Rencana AS Terkait Iran: Konflik Ekonomi dan Putus dengan Uni Eropa | DUNIA: Informasi terkini dari berbagai penjuru dunia | DW | 22.05.2018
  1. Inhalt
  2. Navigation
  3. Weitere Inhalte
  4. Metanavigation
  5. Suche
  6. Choose from 30 Languages
Iklan

Kesepakatan Nuklir Iran

Rencana AS Terkait Iran: Konflik Ekonomi dan Putus dengan Uni Eropa

Menlu AS menguraikan strategi garis keras terkait masalah Iran yang kemungkinan akan memperdalam jurang antara Uni Eropa dan AS. Analis dan mantan pejabat AS mengatakan rencana itu tidak koheren dan berbahaya.

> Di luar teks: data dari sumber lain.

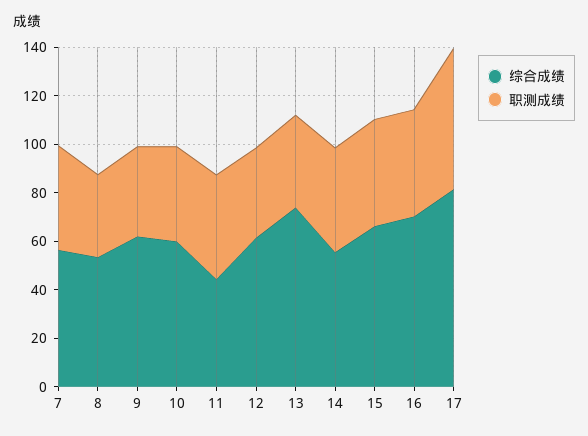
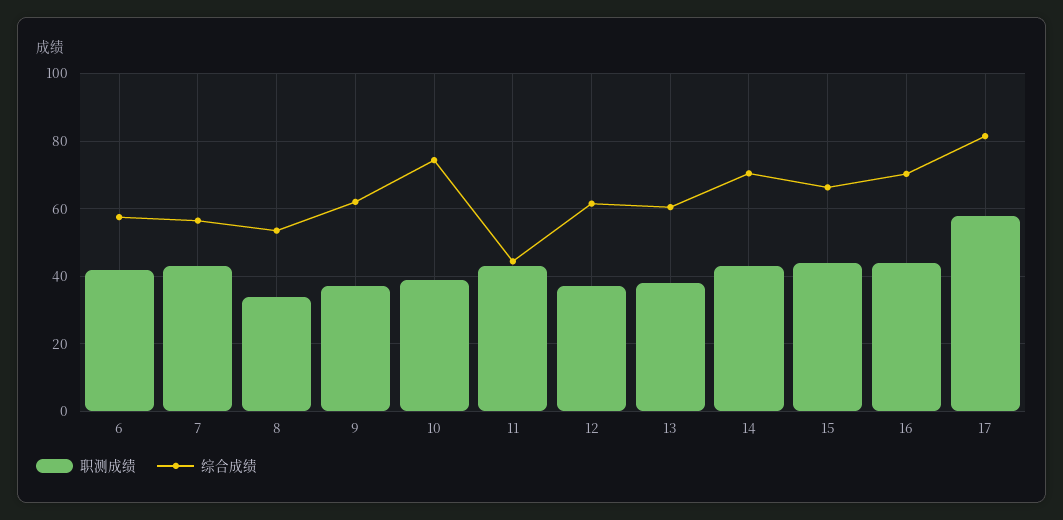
综合成绩, 10: 60 -> 74
综合成绩, 13: 75 -> 60
综合成绩, 14: 55 -> 70
职测成绩, 6: none -> 42
综合成绩, 6: none -> 58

Pemerintahan Trump mengancam Iran dengan "tekanan finansial yang belum pernah terjadi sebelumnya" pada hari Senin (21/05) dengan mengeluarkan daftar tuntutan bagi Teheran untuk mengubah kebijakan luar negeri dan domestiknya. Dalam pidatonya, Menlu Mike Pompeo menjanjikan "sanksi terkuat dalam sejarah" jika Teheran tidak tunduk pada tuntutan AS.

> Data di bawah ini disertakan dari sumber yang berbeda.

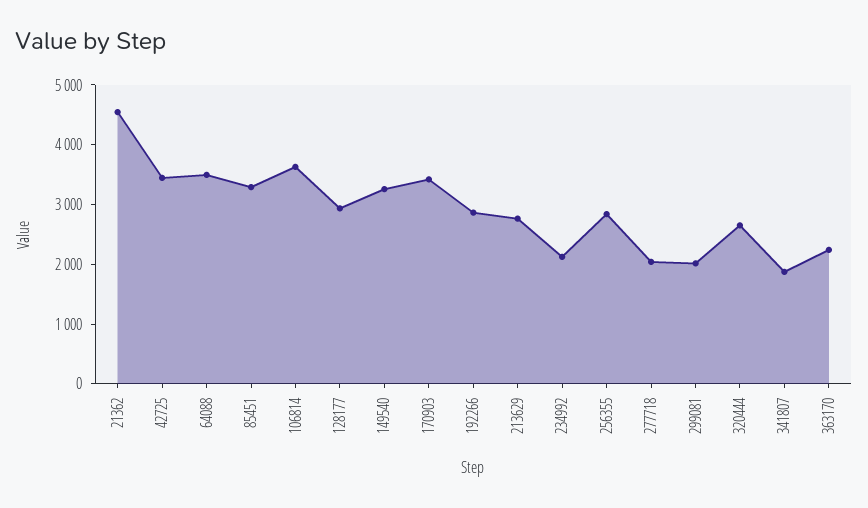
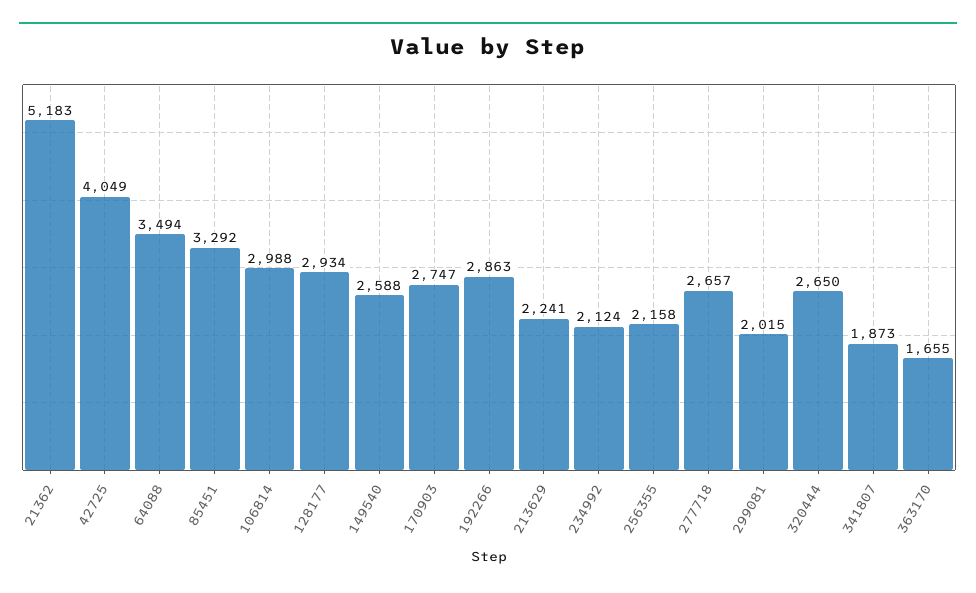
21362: 4600 -> 5183
42725: 3400 -> 4049
106814: 3600 -> 2988
149540: 3200 -> 2588
170903: 3400 -> 2747
213629: 2800 -> 2241
256355: 2800 -> 2158
277718: 2000 -> 2657
363170: 2200 -> 1655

Pidato Pompeo muncul hampir dua minggu setelah Presiden Donald Trump menarik diri dari kesepakatan nuklir Irandan memberlakukan kembali sanksi yang dicabut di bawah kesepakatan Joint Comprehensive Plan of Action (JCPOA), perjanjian tahun 2015 yang ditandatangani Iran bersama dengan Rusia, Cina, AS, Inggris, Prancis dan Jerman.

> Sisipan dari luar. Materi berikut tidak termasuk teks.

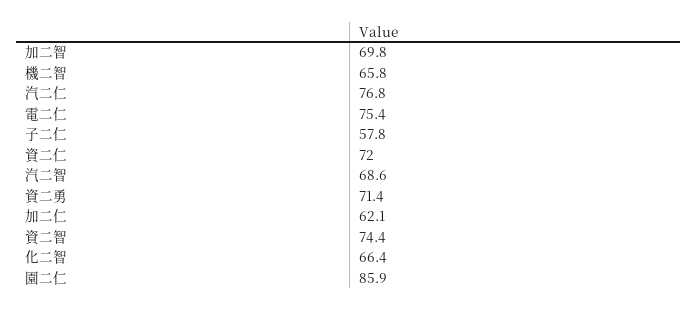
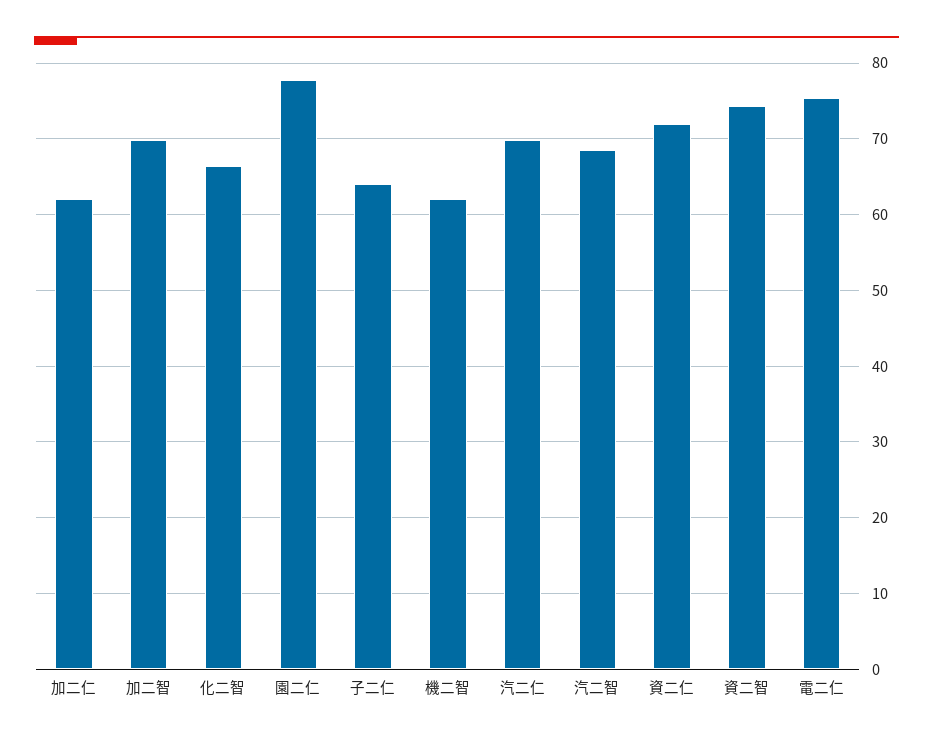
機二智: 65.8 -> 62
汽二仁: 76.8 -> 70
子二仁: 57.8 -> 64
資二勇: 71.4 -> none
園二仁: 85.9 -> 78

"Sengatan sanksi hanya akan menjadi lebih menyakitkan jika rezim tidak mengubah haluan dari jalur yang tidak dapat diterima dan tidak produktif yang telah dipilihnya untuk dirinya sendiri dan rakyat Iran," kata Pompeo di lembaga pemikir konservatif Heritage Foundation di Washington, DC.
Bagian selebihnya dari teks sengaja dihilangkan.